◆ The task
Set down the entries again word for word, without any of the images.

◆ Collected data
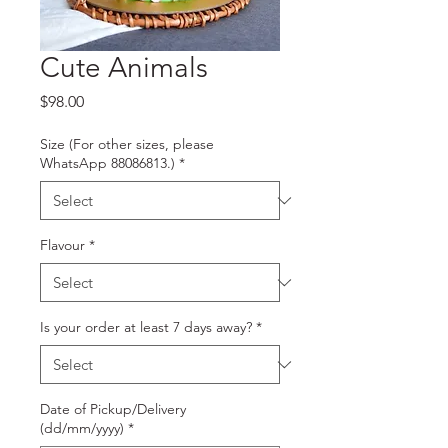
Cute Animals
Price
$98.00
Size (For other sizes, please
WhatsApp 88086813.)
*
Flavour
*
Is your order at least 7 days away?
*
Date of Pickup/Delivery
(dd/mm/yyyy)
*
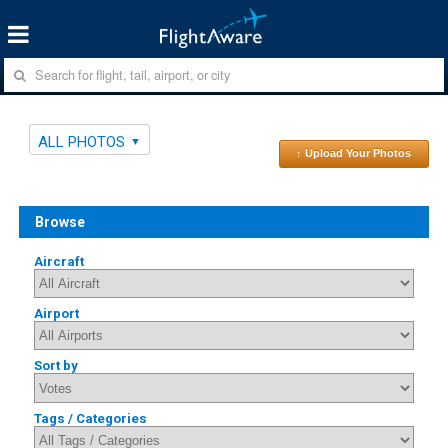
ALL PHOTOS
↑ Upload Your Photos
Browse
Aircraft
Airport
Sort by
Tags / Categories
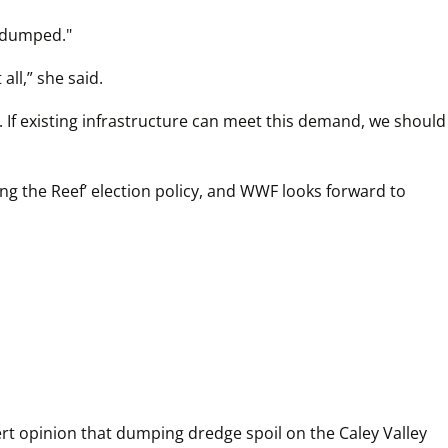
s dumped."
all,” she said.
 If existing infrastructure can meet this demand, we should 
g the Reef’ election policy, and WWF looks forward to 
rt opinion that dumping dredge spoil on the Caley Valley 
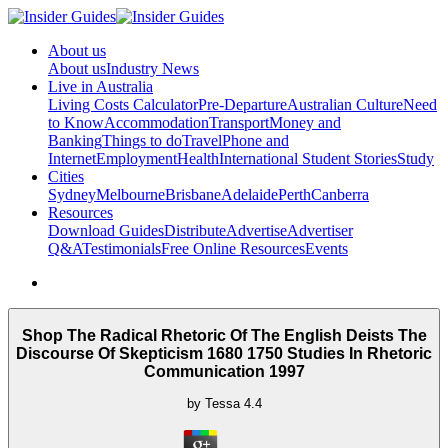
About us
About us
Industry News
Live in Australia
Living Costs Calculator
Pre-Departure
Australian Culture
Need
to Know
Accommodation
Transport
Money and
Banking
Things to do
Travel
Phone and
Internet
Employment
Health
International Student Stories
Study
Cities
Sydney
Melbourne
Brisbane
Adelaide
Perth
Canberra
Resources
Download Guides
Distribute
Advertise
Advertiser
Q&A
Testimonials
Free Online Resources
Events
Shop The Radical Rhetoric Of The English Deists The
Discourse Of Skepticism 1680 1750 Studies In Rhetoric
Communication 1997
by
Tessa
4.4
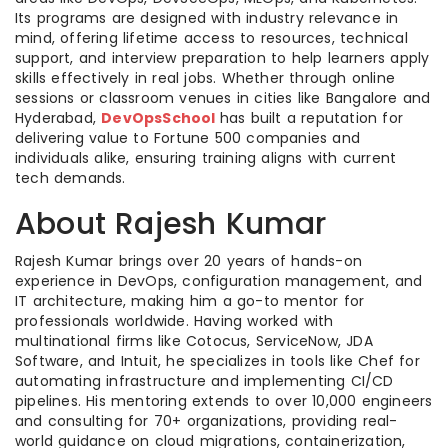
Its programs are designed with industry relevance in
mind, offering lifetime access to resources, technical
support, and interview preparation to help learners apply
skills effectively in real jobs. Whether through online
sessions or classroom venues in cities like Bangalore and
Hyderabad,
DevOpsSchool
has built a reputation for
delivering value to Fortune 500 companies and
individuals alike, ensuring training aligns with current
tech demands.
About Rajesh Kumar
Rajesh Kumar brings over 20 years of hands-on
experience in DevOps, configuration management, and
IT architecture, making him a go-to mentor for
professionals worldwide. Having worked with
multinational firms like Cotocus, ServiceNow, JDA
Software, and Intuit, he specializes in tools like Chef for
automating infrastructure and implementing CI/CD
pipelines. His mentoring extends to over 10,000 engineers
and consulting for 70+ organizations, providing real-
world guidance on cloud migrations, containerization,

◆ Answer to the problem
Cute Animals
Price
$98.00
Size (For other sizes, please
WhatsApp 88086813.)
*
Flavour
*
Is your order at least 7 days away?
*
Date of Pickup/Delivery
(dd/mm/yyyy)
*
ALL PHOTOS
↑ Upload Your Photos
Browse
Aircraft
Airport
Sort by
Tags / Categories
s dumped."
all,” she said.
 If existing infrastructure can meet this demand, we should 
g the Reef’ election policy, and WWF looks forward to 
rt opinion that dumping dredge spoil on the Caley Valley 
About us
About us
Industry News
Live in Australia
Living Costs Calculator
Pre-Departure
Australian Culture
Need
to Know
Accommodation
Transport
Money and
Banking
Things to do
Travel
Phone and
Internet
Employment
Health
International Student Stories
Study
Cities
Sydney
Melbourne
Brisbane
Adelaide
Perth
Canberra
Resources
Download Guides
Distribute
Advertise
Advertiser
Q&A
Testimonials
Free Online Resources
Events
Shop The Radical Rhetoric Of The English Deists The
Discourse Of Skepticism 1680 1750 Studies In Rhetoric
Communication 1997
by
Tessa
4.4
Its programs are designed with industry relevance in
mind, offering lifetime access to resources, technical
support, and interview preparation to help learners apply
skills effectively in real jobs. Whether through online
sessions or classroom venues in cities like Bangalore and
Hyderabad,
DevOpsSchool
has built a reputation for
delivering value to Fortune 500 companies and
individuals alike, ensuring training aligns with current
tech demands.
About Rajesh Kumar
Rajesh Kumar brings over 20 years of hands-on
experience in DevOps, configuration management, and
IT architecture, making him a go-to mentor for
professionals worldwide. Having worked with
multinational firms like Cotocus, ServiceNow, JDA
Software, and Intuit, he specializes in tools like Chef for
automating infrastructure and implementing CI/CD
pipelines. His mentoring extends to over 10,000 engineers
and consulting for 70+ organizations, providing real-
world guidance on cloud migrations, containerization,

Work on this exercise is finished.